TASK OBJECTIVE = Across the entries below, how many lines have the string "prompt" in them? Reply with only the number.

Saved data entries:
..............................
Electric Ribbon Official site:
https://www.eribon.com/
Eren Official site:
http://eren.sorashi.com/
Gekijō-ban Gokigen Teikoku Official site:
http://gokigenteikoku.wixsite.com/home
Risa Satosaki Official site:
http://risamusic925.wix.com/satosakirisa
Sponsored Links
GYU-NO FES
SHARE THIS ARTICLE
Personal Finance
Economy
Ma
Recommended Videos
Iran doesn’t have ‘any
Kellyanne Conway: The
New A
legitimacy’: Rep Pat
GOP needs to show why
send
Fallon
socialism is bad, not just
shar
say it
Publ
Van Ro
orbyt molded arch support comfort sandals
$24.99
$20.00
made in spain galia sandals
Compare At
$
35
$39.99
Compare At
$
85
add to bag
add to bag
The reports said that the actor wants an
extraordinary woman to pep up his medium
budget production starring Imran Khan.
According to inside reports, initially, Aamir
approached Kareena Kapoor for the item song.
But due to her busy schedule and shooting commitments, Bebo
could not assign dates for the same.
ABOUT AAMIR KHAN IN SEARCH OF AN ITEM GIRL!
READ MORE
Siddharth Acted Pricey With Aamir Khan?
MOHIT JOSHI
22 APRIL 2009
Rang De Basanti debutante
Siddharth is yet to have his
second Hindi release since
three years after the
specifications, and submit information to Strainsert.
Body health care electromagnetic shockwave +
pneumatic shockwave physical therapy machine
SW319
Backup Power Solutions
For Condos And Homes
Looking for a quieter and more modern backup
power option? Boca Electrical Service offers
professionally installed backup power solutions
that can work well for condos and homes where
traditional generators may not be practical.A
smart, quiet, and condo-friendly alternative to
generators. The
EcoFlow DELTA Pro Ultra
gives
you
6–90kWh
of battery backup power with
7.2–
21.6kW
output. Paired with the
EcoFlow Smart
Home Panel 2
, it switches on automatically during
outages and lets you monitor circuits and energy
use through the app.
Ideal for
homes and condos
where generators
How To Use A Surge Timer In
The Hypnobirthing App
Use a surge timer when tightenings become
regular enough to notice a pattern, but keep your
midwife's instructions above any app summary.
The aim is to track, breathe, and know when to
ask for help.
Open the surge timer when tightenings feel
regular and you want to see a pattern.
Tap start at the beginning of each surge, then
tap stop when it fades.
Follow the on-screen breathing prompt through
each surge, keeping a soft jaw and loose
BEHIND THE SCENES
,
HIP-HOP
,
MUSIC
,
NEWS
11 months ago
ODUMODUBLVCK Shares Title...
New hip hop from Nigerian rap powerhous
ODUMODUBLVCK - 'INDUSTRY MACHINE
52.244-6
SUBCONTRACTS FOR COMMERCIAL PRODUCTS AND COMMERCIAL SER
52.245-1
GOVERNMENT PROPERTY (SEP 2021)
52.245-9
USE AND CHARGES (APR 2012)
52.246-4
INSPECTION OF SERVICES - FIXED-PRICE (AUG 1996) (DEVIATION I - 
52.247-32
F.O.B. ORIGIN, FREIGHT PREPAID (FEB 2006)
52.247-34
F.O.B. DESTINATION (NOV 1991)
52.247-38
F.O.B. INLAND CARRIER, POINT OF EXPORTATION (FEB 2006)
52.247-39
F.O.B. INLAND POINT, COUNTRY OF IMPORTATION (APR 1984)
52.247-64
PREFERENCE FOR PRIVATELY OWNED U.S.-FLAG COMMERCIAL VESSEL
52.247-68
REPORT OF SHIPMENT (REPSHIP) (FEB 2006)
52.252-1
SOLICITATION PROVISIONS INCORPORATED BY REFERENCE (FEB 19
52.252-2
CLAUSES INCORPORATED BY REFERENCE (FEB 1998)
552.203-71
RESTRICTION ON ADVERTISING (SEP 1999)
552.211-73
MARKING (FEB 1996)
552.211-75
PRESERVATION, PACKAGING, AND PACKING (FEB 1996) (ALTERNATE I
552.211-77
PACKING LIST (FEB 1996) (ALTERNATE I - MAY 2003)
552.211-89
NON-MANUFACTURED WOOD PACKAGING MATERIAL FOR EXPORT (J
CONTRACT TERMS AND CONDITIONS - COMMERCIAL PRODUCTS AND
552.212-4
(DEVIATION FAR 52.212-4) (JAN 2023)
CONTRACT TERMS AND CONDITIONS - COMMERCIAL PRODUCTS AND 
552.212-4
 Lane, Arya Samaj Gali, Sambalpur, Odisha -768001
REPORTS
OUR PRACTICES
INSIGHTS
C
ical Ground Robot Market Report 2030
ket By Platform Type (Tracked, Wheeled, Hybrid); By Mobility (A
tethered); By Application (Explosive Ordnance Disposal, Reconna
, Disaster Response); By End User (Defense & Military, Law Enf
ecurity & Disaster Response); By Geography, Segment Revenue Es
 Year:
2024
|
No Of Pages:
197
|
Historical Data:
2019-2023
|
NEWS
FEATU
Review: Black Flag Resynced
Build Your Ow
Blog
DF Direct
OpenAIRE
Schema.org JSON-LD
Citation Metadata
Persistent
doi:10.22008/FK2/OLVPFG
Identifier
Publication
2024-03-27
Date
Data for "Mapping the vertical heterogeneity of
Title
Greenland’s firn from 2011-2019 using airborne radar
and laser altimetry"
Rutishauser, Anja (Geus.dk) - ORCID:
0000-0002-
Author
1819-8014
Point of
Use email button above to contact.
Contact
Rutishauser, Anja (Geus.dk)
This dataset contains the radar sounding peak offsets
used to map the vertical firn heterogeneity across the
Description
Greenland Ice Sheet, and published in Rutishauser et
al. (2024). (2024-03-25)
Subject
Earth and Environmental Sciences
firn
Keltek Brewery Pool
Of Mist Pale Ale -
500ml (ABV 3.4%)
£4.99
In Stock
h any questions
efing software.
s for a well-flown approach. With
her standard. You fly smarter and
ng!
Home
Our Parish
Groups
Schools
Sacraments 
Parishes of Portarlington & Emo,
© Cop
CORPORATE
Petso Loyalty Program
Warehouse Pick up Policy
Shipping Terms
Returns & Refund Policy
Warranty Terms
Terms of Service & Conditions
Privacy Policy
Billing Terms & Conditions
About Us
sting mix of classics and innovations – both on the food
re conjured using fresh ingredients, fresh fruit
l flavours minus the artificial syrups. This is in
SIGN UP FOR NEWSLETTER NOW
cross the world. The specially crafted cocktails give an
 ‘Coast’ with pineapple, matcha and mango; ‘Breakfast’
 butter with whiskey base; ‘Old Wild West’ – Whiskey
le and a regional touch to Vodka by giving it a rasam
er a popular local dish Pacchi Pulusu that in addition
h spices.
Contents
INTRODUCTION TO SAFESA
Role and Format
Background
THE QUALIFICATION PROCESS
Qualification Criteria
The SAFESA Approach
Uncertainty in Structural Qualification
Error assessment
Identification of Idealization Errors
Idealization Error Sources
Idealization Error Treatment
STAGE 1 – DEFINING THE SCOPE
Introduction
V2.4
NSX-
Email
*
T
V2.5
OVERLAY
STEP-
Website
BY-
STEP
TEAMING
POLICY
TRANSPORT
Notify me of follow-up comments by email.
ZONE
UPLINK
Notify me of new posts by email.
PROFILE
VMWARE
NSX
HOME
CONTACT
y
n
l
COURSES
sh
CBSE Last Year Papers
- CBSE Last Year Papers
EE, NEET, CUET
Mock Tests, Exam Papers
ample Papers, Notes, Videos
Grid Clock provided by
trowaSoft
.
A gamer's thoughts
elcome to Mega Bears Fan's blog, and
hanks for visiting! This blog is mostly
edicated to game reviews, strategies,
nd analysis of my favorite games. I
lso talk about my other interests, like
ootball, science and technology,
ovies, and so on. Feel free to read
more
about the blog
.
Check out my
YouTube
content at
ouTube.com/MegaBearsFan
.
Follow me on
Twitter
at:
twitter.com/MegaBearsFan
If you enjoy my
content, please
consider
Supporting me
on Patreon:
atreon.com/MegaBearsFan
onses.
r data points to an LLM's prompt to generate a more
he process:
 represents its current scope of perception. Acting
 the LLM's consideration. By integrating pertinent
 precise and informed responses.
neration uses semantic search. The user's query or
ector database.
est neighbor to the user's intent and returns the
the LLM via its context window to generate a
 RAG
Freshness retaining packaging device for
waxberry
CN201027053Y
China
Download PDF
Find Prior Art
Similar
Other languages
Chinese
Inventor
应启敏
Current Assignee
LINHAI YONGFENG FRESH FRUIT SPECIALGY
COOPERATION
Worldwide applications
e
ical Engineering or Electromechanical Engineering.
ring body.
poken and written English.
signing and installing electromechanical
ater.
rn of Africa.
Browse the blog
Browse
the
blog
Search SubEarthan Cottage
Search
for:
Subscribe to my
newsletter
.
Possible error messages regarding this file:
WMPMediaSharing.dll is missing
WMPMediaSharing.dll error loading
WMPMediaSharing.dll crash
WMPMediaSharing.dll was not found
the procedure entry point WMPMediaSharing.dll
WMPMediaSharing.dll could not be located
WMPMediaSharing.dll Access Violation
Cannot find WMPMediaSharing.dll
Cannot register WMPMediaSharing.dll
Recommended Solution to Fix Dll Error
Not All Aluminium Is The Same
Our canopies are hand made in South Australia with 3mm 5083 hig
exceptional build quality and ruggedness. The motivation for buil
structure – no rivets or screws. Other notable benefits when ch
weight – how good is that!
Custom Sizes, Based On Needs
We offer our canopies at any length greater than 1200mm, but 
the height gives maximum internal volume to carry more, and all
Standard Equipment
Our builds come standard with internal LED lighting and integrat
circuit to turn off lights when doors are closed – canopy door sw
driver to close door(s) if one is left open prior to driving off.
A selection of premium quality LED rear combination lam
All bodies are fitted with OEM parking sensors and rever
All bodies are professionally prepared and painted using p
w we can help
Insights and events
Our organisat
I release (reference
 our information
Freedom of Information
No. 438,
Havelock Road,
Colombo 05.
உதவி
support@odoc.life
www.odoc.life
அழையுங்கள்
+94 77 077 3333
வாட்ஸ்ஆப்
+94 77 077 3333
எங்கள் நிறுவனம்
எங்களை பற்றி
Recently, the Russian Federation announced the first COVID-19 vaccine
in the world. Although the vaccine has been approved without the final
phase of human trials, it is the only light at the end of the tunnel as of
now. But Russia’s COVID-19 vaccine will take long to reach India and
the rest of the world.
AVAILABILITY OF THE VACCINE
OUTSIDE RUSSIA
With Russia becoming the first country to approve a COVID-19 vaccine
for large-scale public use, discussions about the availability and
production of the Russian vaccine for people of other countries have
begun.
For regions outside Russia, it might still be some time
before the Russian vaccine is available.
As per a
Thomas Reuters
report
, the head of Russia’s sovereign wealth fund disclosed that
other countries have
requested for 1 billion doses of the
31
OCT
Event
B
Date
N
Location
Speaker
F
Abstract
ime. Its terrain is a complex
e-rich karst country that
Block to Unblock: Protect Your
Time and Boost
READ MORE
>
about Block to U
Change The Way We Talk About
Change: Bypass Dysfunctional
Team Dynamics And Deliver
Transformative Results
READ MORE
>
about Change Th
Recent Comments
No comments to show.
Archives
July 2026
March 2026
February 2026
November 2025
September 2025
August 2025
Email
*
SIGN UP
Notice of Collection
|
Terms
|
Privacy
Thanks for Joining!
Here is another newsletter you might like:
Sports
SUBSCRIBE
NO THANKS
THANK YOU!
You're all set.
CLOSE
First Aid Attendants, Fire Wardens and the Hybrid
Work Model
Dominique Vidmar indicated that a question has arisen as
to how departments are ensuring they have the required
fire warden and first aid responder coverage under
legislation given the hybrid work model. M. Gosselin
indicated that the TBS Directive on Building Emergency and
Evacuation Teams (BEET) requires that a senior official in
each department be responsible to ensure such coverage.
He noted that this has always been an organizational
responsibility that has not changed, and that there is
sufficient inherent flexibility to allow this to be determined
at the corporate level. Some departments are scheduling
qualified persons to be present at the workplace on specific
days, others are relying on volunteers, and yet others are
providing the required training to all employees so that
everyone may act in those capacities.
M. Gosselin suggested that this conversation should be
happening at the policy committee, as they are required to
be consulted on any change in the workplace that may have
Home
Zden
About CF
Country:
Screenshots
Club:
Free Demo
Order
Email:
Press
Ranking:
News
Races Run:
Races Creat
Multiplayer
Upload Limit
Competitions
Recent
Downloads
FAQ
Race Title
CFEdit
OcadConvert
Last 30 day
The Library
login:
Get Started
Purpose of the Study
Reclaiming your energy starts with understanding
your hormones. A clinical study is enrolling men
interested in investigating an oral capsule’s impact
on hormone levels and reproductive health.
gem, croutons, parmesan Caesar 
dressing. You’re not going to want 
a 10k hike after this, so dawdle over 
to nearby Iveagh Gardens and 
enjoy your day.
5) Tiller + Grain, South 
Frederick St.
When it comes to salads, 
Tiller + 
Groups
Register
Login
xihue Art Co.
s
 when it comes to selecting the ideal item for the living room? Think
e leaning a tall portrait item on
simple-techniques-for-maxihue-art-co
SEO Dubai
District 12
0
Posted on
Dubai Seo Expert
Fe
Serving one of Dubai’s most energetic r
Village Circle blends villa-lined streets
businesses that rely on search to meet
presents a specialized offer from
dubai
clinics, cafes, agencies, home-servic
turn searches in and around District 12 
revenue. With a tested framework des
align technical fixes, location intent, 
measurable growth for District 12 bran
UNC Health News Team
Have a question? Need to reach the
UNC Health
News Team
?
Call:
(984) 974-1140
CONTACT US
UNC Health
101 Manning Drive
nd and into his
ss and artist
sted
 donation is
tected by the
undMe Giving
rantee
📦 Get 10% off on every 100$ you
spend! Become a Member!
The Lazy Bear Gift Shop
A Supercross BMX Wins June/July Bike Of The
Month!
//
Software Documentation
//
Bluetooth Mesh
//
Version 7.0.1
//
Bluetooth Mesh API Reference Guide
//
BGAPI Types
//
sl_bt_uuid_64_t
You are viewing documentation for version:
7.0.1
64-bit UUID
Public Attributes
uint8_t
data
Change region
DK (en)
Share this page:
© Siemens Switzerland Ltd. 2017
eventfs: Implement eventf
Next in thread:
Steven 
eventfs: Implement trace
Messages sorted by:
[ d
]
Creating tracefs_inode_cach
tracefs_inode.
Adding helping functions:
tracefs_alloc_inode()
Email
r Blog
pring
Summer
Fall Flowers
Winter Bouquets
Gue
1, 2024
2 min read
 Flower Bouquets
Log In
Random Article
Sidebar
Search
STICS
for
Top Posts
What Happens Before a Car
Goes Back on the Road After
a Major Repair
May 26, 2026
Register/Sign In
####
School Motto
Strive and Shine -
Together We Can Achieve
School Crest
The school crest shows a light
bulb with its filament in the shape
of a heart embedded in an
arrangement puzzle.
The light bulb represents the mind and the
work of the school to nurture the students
..............................
REPLY TO THE TASK = 2